The Battle of Amiens is said to have set the tone for the last 100 days of the First World War. General Erich Ludendorff described it as “the black day of the German Army.” A hundred years ago on August 8 at 4:20 a.m., all four divisions of the Corps began their descent on the German Army behind the protection of smoke, shrapnel, and poisonous gas.
This particular battle was planned in great detail and secrecy by Field Marshal Haig. The plan called for a combined infantry and tank approach to breaking the German lines. Without telling anyone, the Canadian Corps was moved to the front of the battle lines to disguise any hints an attack was about to occur.
The Battle of Amiens was said to have been quick and brutal, knocking out most of the German’s artillery pieces while continuing to deal with machine gun nests perched along the German defensive line. By the end of the day, the Canadian Corps had reached 13 kilometres of their 20-kilometre stretch, and the battle began to slow down.
In total, the battle claimed the lives of 1,036 Canadians, another 2,803 injured, and 29 taken hostage. More than 19,000 Allied soldiers were either killed or , and the Germans lost more than 26,000 soldiers. The Canadian Corps captured 5,033 prisoners and over 150 guns.
While the Battle of Amiens was a bloody one, it was an overall success for the Canadian Corps. According to The Vimy Foundation, the victory at Amiens can be attributed to:
• Coordinated infantry, tank, artillery, and air attacks on the enemy, making use of all the technological advances of the war in high concentration;
• Continued use of counter-battery work, including sound ranging and aerial intelligence to knock out located artillery pieces before they could be used;
• An extremely fast creeping barrage, which advanced at 200 metres per minute, allowing the Corps to proceed at a run towards their targets, overwhelming the defensive lines.

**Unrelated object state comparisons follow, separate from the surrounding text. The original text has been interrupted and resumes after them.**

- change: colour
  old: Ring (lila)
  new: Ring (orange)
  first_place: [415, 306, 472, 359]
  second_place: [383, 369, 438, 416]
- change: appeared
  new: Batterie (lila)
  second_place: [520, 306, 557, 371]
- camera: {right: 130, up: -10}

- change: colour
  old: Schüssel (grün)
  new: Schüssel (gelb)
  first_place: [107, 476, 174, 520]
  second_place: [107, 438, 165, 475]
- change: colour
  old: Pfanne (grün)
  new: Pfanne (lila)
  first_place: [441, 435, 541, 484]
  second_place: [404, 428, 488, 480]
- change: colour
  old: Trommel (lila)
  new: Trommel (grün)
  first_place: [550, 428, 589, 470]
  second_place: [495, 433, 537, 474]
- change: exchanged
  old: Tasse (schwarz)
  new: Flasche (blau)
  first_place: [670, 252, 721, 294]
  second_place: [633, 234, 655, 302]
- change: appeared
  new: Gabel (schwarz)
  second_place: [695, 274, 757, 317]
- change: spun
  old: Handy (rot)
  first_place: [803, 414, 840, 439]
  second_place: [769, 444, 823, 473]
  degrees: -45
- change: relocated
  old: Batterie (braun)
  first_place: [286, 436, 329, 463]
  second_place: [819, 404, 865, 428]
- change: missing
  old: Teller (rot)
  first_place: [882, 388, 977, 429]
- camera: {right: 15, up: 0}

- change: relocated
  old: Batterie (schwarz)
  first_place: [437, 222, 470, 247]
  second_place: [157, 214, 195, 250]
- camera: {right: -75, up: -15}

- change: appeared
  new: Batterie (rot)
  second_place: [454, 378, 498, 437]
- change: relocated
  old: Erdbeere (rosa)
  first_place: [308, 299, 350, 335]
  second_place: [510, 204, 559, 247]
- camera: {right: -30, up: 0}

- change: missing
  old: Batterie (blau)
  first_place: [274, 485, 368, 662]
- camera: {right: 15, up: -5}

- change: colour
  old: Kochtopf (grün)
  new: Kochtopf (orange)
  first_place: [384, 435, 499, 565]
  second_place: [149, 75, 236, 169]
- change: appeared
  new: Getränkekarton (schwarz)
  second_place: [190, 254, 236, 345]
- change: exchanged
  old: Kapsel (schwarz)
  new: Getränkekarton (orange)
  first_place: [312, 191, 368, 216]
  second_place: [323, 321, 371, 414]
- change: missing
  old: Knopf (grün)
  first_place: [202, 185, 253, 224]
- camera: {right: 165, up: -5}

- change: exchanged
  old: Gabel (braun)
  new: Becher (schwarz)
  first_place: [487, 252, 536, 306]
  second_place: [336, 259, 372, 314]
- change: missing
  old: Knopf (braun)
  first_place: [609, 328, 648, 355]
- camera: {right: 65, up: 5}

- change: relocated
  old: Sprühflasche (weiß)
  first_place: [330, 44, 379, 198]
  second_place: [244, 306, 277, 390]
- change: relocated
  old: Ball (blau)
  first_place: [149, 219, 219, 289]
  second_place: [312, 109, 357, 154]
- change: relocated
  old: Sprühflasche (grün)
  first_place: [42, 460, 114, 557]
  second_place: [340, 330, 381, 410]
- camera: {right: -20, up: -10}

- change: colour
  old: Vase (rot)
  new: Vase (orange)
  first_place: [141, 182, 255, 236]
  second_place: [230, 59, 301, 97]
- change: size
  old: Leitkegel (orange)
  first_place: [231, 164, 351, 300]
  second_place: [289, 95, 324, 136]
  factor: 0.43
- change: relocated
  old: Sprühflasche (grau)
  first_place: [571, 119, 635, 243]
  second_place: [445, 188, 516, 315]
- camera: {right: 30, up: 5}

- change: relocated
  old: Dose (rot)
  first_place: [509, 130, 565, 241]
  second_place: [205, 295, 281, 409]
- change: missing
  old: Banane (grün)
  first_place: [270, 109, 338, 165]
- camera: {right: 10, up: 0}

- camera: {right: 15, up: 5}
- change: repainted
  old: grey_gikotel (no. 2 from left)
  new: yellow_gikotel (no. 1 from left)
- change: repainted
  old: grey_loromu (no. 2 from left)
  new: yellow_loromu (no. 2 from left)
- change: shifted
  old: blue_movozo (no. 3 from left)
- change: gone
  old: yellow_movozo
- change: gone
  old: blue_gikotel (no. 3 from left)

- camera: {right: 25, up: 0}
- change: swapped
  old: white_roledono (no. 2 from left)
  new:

Ten Corps soldiers received Victoria Crosses as a result of this battle. Most notably:
• Jean Brillant, 22 Battalion (Van Doos). Also a recipient of the Military Medal, Brillant led his company against machine gun nests on three separate occasions and was wounded three times. He died as a result of his wounds on August 10, 1918;
• Cpl Herman Good, 13th Battalion, single-handedly captured a German machine gun nest. Later the same day, he organized the capture of three German artillery pieces. He survived the war, then working as a fish and game warden;
• Srgt Robert Spall, PPCLI, provided cover for his platoon with a Lewis gun, allowing them to escape, before he died on August 13, 1918.
Founded in 2006, The Vimy Foundation seeks to preserve and promote the legacy of the First World War, symbolized by the victory at Vimy Ridge in April 1917. They carry out their message and awareness through educational programs, both domestic and overseas; handing out souvenir items like pins and Pilgrimage medals; promoting a greater recognition of April 9 as Vimy Day; planning events for the 100th anniversary of Vimy Ridge in 2017; and working to increase understanding for visitors at Vimy through fundraising for the Vimy Visitors Education Centre on the site of the Vimy Memorial.
To continue the legacy of Vimy Ridge, the foundation focuses on educating the Canadian youth. As of late, The Vimy Foundation has been able to train thousands of young Canadians on our First World War history, and plan to do so for generations to come. They’ve also successfully lobbied for:
• Government to hold the public commemoration for the last First World War soldier on Vimy Day 2011;
• The Vimy Memorial to be placed on the new $20 bill;
• Governments across the country to lower their flags on Vimy Day;
• Hosted gala events across the country celebrating Vimy Day.
They firmly believe the key to a prosperous future, “lies in knowing one’s past.”